[Images with lens parameters]
#####
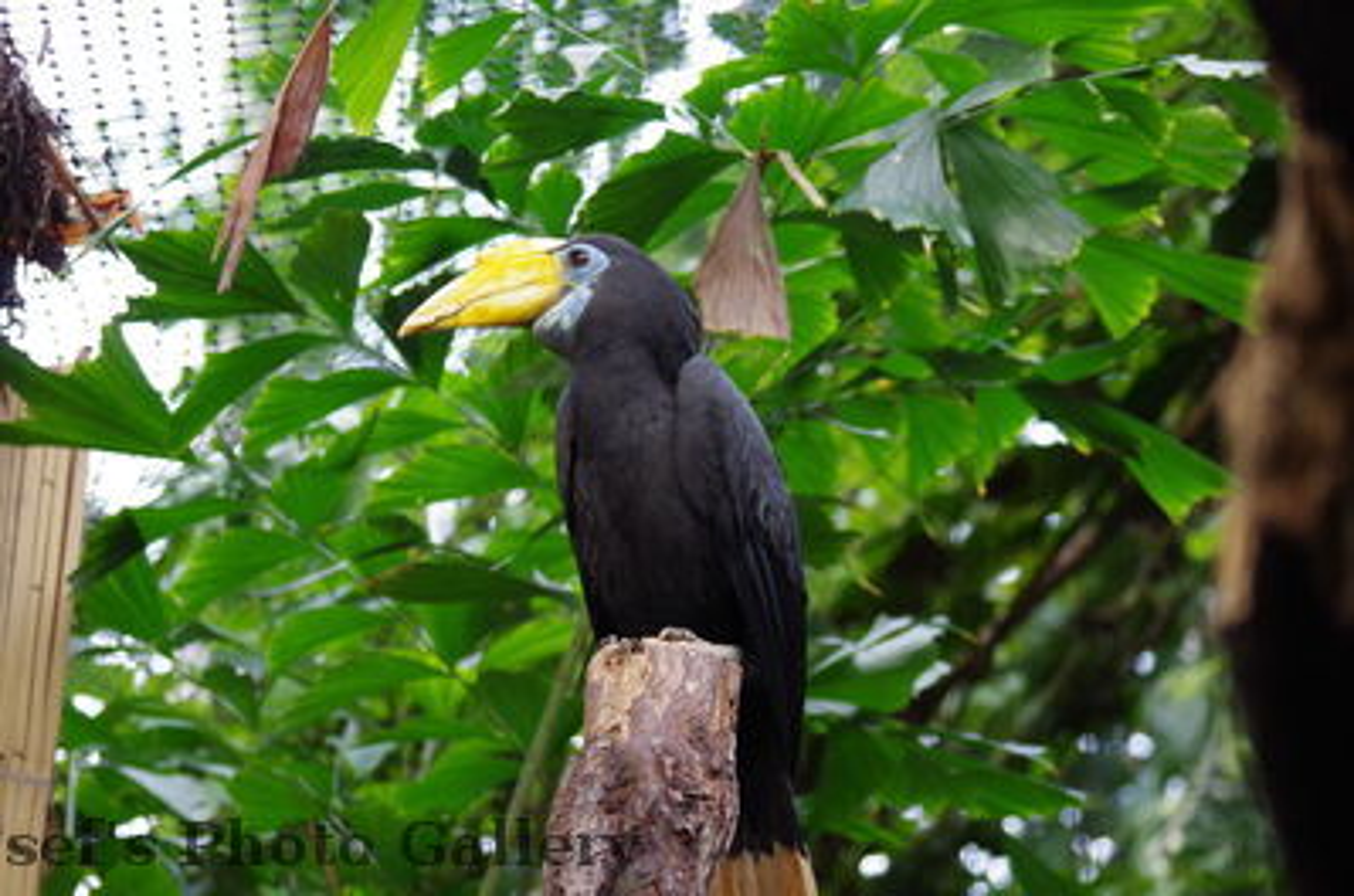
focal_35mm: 157
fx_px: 5891
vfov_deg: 8.7
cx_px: 677
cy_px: 448
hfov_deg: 13.1
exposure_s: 1/160
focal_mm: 105
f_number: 4.5
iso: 1600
#####
▸ Exercise objective:
Find "fx_px: 5891" in the records above. Repeat its line and every later line exactly, through the last one.

▸ Problem solution:
fx_px: 5891
vfov_deg: 8.7
cx_px: 677
cy_px: 448
hfov_deg: 13.1
exposure_s: 1/160
focal_mm: 105
f_number: 4.5
iso: 1600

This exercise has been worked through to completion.